▶ _ASSIGNMENT_
From the line holding "Picture 5: xy, xz, yz" through the line holding "OK. Looks left: 0." below, write out every line exactly; include both of those lines and drop the pictures.

#####

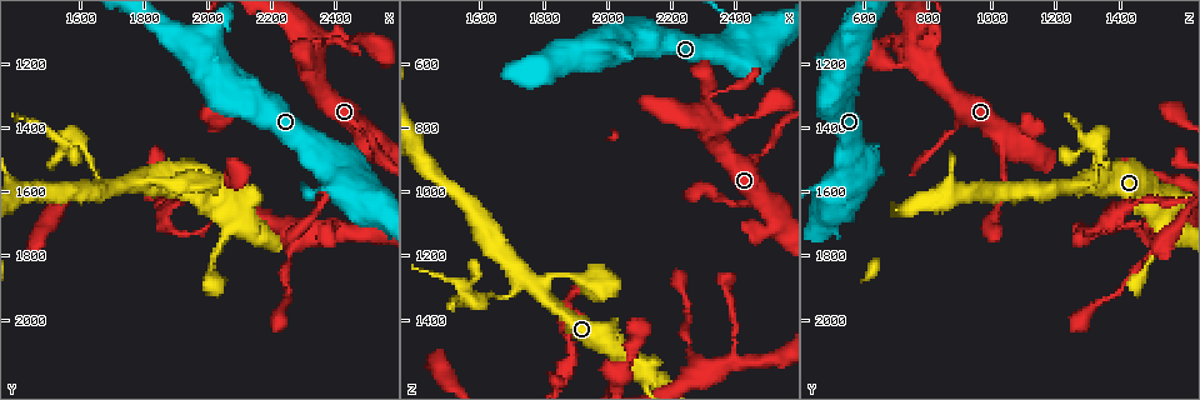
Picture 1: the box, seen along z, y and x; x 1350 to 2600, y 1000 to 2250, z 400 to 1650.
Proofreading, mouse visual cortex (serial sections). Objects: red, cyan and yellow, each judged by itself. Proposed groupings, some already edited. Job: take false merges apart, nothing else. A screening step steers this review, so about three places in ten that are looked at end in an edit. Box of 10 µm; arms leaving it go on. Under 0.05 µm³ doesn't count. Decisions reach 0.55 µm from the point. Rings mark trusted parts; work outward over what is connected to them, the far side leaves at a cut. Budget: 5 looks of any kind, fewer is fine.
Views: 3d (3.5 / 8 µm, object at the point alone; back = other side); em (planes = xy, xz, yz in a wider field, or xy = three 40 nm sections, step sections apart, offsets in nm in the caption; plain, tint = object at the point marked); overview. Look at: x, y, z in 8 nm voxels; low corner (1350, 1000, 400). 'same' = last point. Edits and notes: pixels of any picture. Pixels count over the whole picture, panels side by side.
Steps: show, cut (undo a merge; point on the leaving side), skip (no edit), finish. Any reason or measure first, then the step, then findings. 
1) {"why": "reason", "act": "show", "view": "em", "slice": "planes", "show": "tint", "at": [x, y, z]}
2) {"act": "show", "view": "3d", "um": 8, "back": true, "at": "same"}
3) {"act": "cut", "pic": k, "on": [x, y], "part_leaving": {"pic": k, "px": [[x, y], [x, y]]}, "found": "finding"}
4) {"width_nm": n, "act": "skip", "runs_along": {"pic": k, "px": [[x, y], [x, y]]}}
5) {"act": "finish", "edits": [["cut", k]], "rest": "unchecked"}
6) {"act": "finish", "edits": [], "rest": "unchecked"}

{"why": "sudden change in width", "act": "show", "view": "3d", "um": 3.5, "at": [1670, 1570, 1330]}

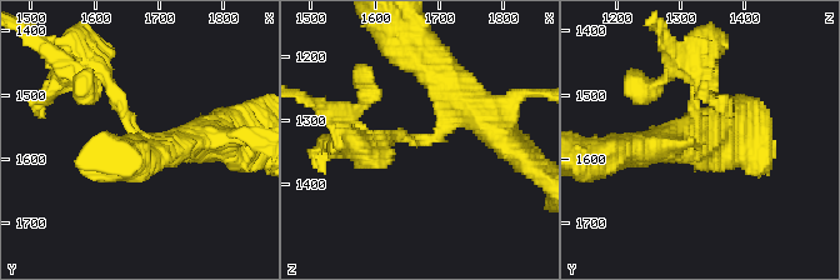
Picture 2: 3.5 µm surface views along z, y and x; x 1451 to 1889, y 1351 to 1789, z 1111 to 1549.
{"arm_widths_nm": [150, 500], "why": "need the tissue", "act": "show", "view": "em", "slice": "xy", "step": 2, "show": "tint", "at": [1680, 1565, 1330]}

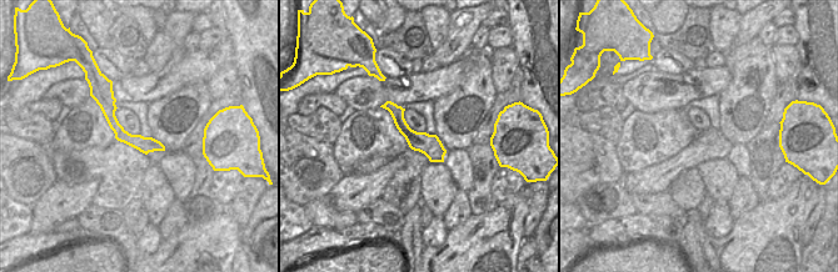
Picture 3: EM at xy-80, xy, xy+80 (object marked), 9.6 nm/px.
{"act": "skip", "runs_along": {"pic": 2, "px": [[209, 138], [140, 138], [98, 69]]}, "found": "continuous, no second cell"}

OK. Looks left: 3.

#####

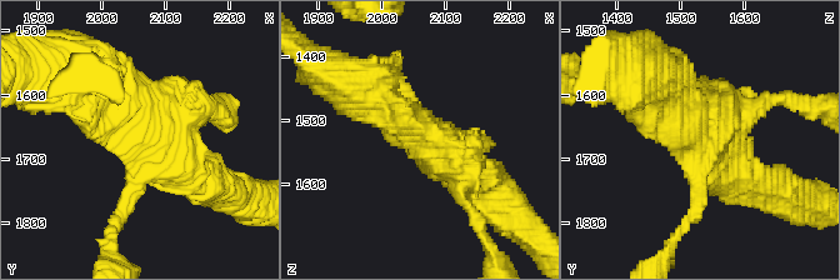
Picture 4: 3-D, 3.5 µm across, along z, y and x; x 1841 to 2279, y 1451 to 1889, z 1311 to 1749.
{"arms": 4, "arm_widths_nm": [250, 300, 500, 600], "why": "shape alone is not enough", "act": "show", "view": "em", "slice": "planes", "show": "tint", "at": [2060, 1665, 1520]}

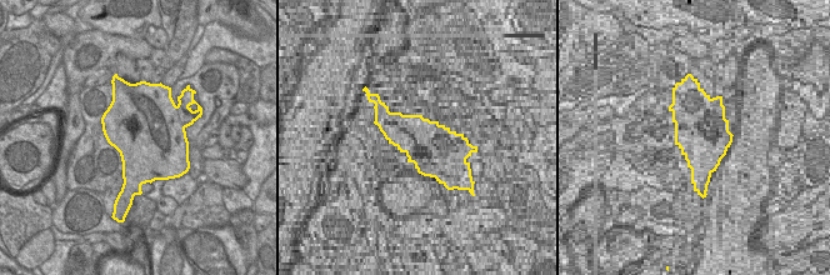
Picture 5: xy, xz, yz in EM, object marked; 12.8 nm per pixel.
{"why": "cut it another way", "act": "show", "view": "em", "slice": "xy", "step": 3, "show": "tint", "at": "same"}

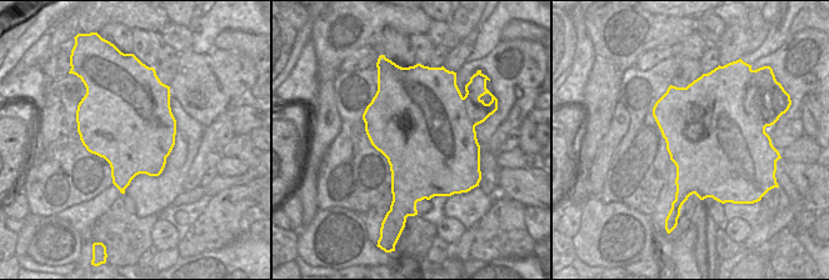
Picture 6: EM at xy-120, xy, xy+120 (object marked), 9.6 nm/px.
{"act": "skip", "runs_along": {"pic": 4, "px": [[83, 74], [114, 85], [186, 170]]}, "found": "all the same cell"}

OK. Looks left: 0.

#####

▶ _SOLUTION FOR THIS PROBLEM_
Picture 5: xy, xz, yz in EM, object marked; 12.8 nm per pixel.
{"why": "cut it another way", "act": "show", "view": "em", "slice": "xy", "step": 3, "show": "tint", "at": "same"}

Picture 6: EM at xy-120, xy, xy+120 (object marked), 9.6 nm/px.
{"act": "skip", "runs_along": {"pic": 4, "px": [[83, 74], [114, 85], [186, 170]]}, "found": "all the same cell"}

OK. Looks left: 0.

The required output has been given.